---- Available data

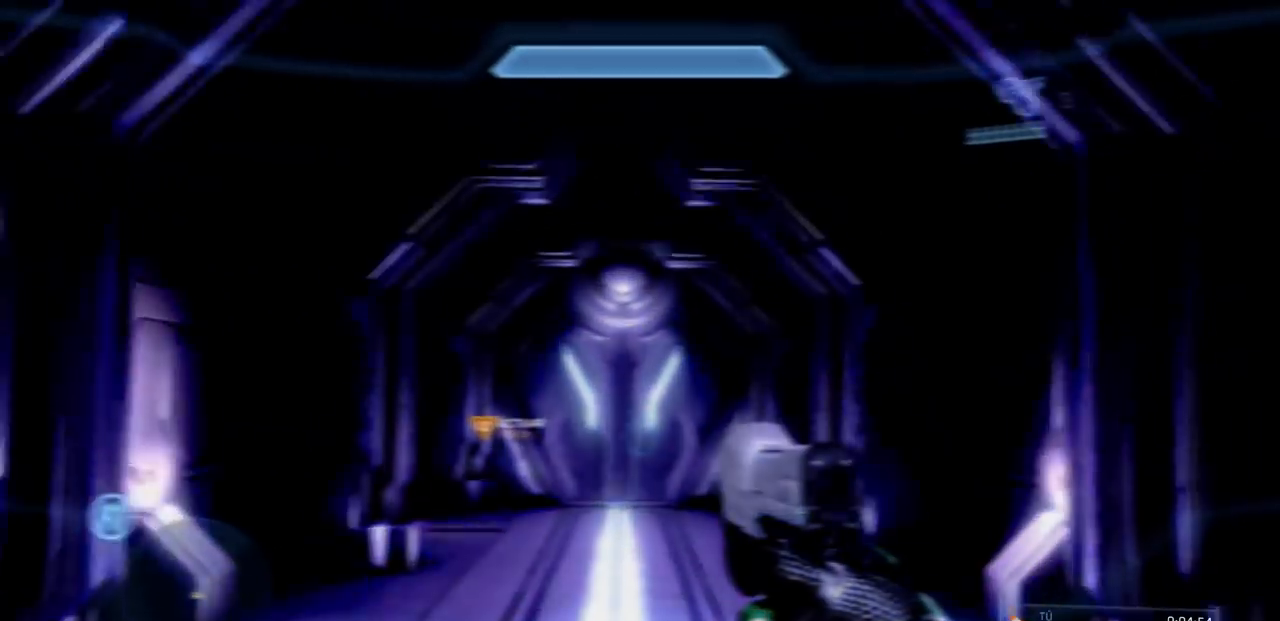
Gameplay with a controller (Xbox layout); each line is a JSON object with the inputs held at the frame after it. "events" lists button and stick changes between this image and that frame as [ms after this image, input, new state], when the widget could be followed in between. Not read: DPAD_DOWN DPAD_LEFT DPAD_RIGHT DPAD_UP HOME L3 R3 START Y.
{"buttons": [], "left_stick": "up", "right_stick": "center", "events": [[283, "X", "down"], [467, "X", "up"]]}
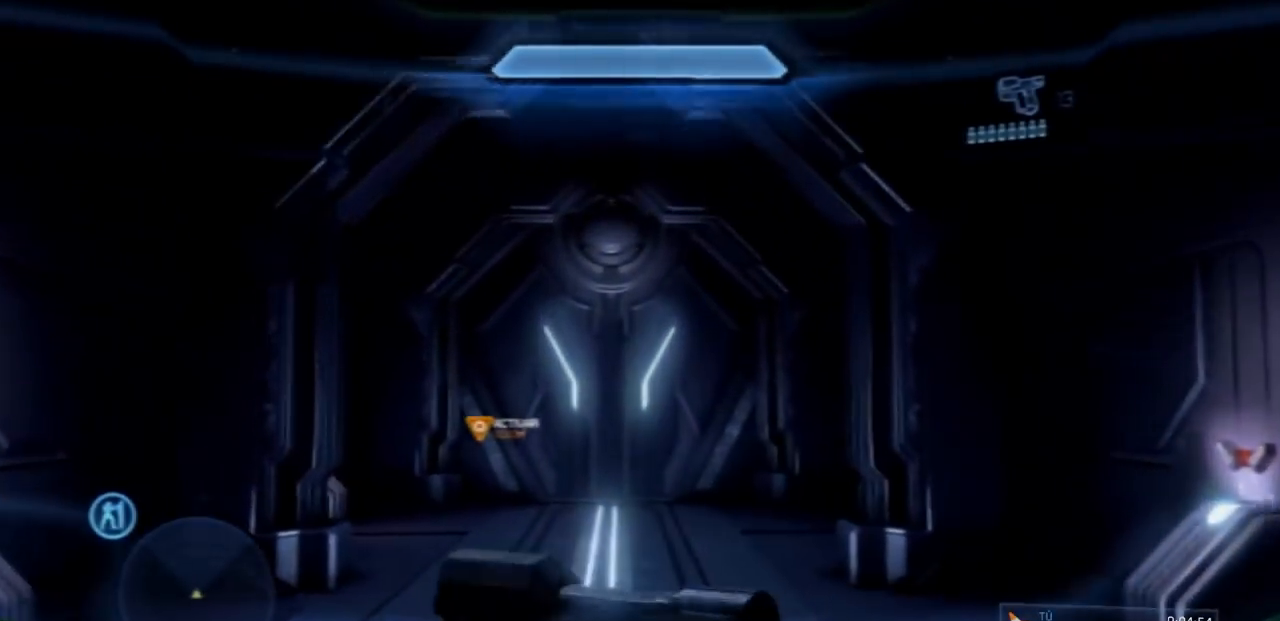
{"buttons": [], "left_stick": "up", "right_stick": "center", "events": [[117, "A", "down"], [117, "right_stick", "down"], [300, "A", "up"], [300, "right_stick", "center"]]}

--------

Whenever a line of the data above includes the word "center", copy that line.

**Exercise answer**
{"buttons": [], "left_stick": "up", "right_stick": "center", "events": [[283, "X", "down"], [467, "X", "up"]]}
{"buttons": [], "left_stick": "up", "right_stick": "center", "events": [[117, "A", "down"], [117, "right_stick", "down"], [300, "A", "up"], [300, "right_stick", "center"]]}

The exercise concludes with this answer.